■ **Instructions to follow**: Your output should reproduce each entry exactly, with none of its pictures.

+ + +

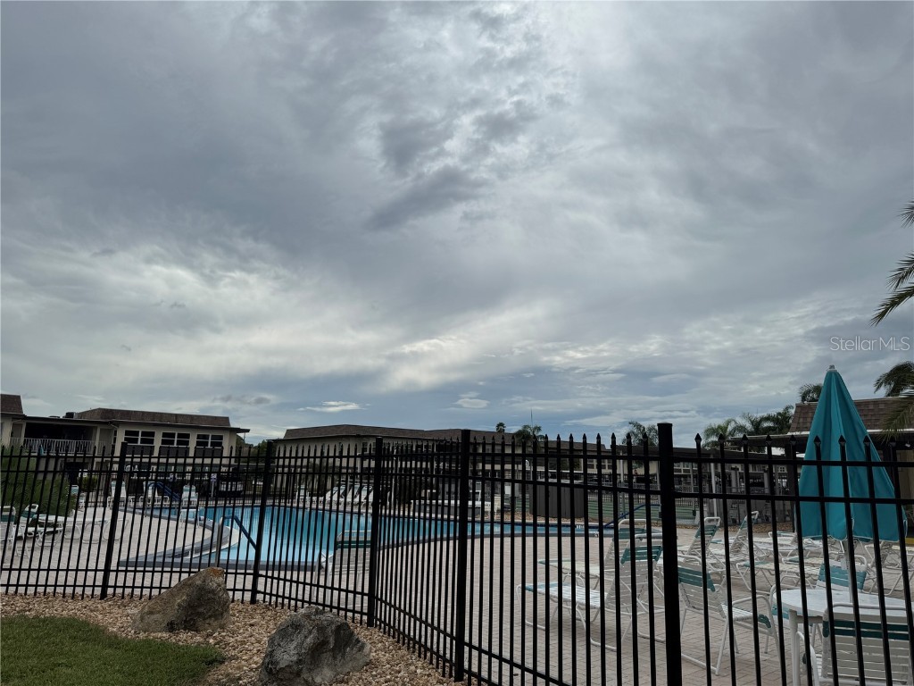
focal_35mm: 24
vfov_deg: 56.8
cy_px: 343
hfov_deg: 71.6
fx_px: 634
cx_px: 457
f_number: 1.78
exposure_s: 1/12346
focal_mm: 6.76
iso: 64
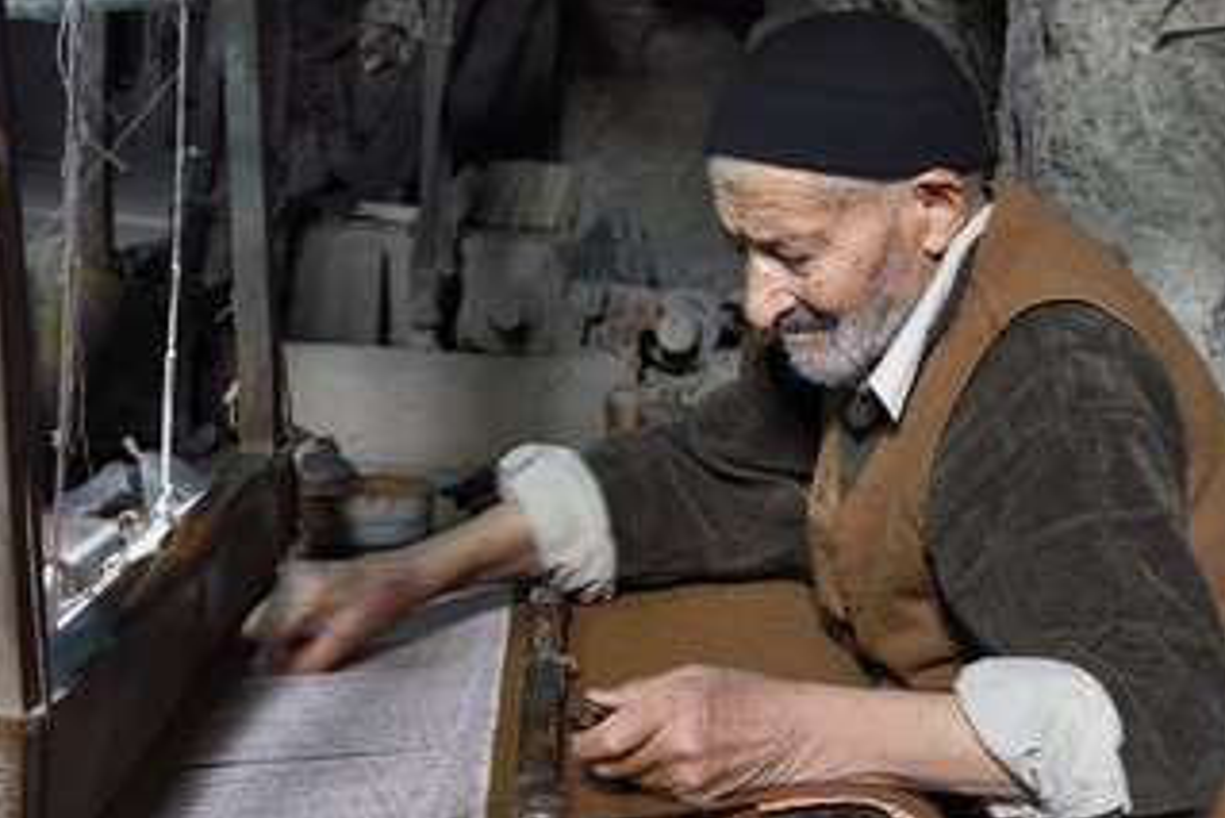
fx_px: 2145
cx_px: 709
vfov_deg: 21.6
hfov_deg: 31.8
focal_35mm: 63
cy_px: 499
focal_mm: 48
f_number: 10
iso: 1600
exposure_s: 1/30
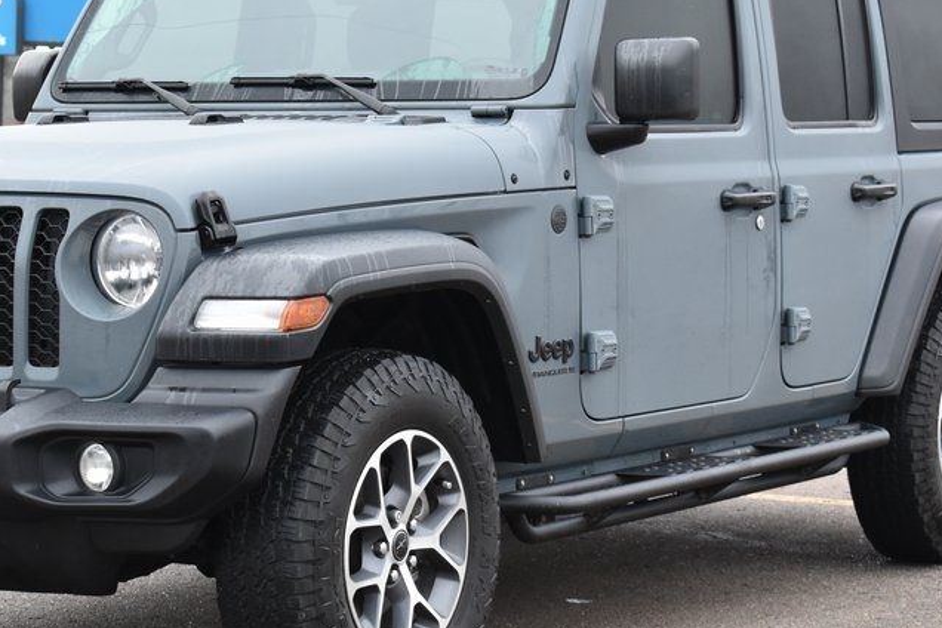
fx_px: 3035
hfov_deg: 17.6
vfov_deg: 11.8
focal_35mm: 116
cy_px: 312
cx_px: 307
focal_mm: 48
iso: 1000
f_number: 5.3
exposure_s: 1/60
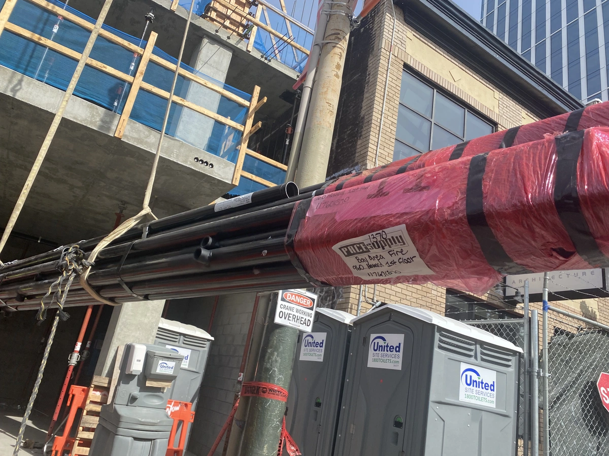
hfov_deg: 67.3
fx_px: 457
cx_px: 304
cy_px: 228
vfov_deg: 53.1
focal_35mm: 26
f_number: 1.8
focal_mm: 4.25
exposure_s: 1/1996
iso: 32
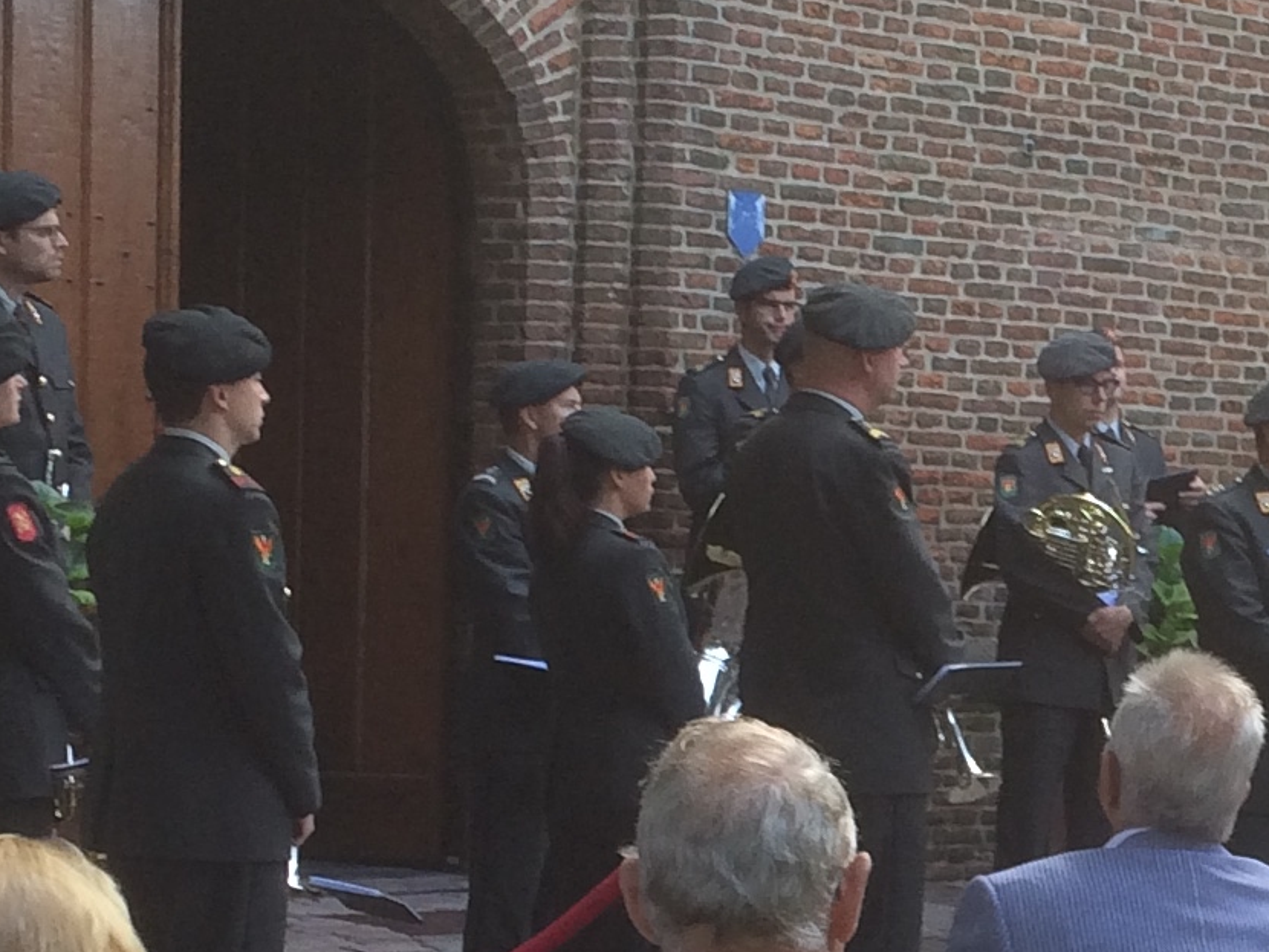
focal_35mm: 114
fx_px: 4180
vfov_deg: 12.9
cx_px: 1405
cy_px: 807
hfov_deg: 16.7
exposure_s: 1/100
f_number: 2.2
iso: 40
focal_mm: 4.15
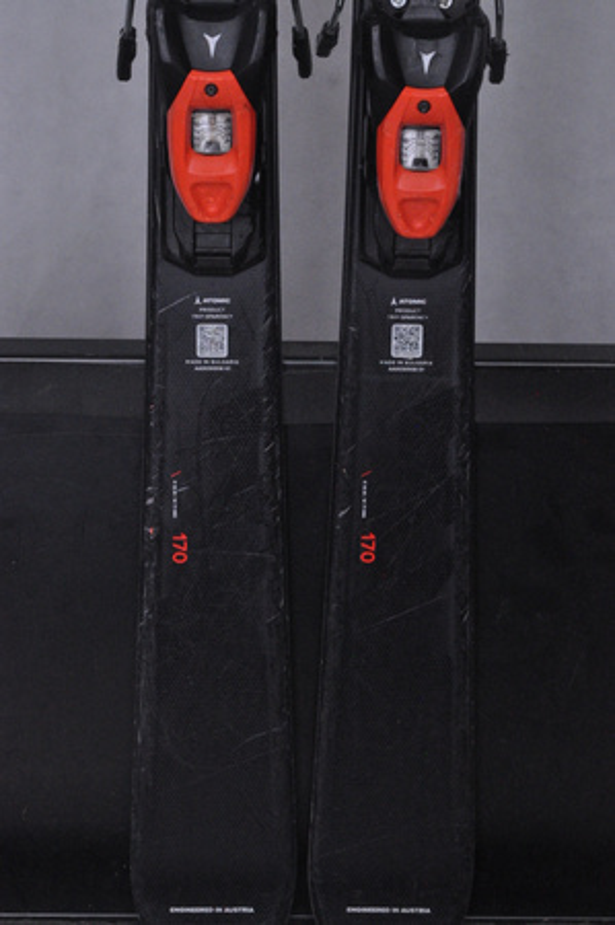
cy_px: 462
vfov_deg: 18.2
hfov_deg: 12.2
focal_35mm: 112
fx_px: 2889
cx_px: 308
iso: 3200
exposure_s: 1/125
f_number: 9.5
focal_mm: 75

+ + +

■ **Written response**:
focal_35mm: 24
vfov_deg: 56.8
cy_px: 343
hfov_deg: 71.6
fx_px: 634
cx_px: 457
f_number: 1.78
exposure_s: 1/12346
focal_mm: 6.76
iso: 64
fx_px: 2145
cx_px: 709
vfov_deg: 21.6
hfov_deg: 31.8
focal_35mm: 63
cy_px: 499
focal_mm: 48
f_number: 10
iso: 1600
exposure_s: 1/30
fx_px: 3035
hfov_deg: 17.6
vfov_deg: 11.8
focal_35mm: 116
cy_px: 312
cx_px: 307
focal_mm: 48
iso: 1000
f_number: 5.3
exposure_s: 1/60
hfov_deg: 67.3
fx_px: 457
cx_px: 304
cy_px: 228
vfov_deg: 53.1
focal_35mm: 26
f_number: 1.8
focal_mm: 4.25
exposure_s: 1/1996
iso: 32
focal_35mm: 114
fx_px: 4180
vfov_deg: 12.9
cx_px: 1405
cy_px: 807
hfov_deg: 16.7
exposure_s: 1/100
f_number: 2.2
iso: 40
focal_mm: 4.15
cy_px: 462
vfov_deg: 18.2
hfov_deg: 12.2
focal_35mm: 112
fx_px: 2889
cx_px: 308
iso: 3200
exposure_s: 1/125
f_number: 9.5
focal_mm: 75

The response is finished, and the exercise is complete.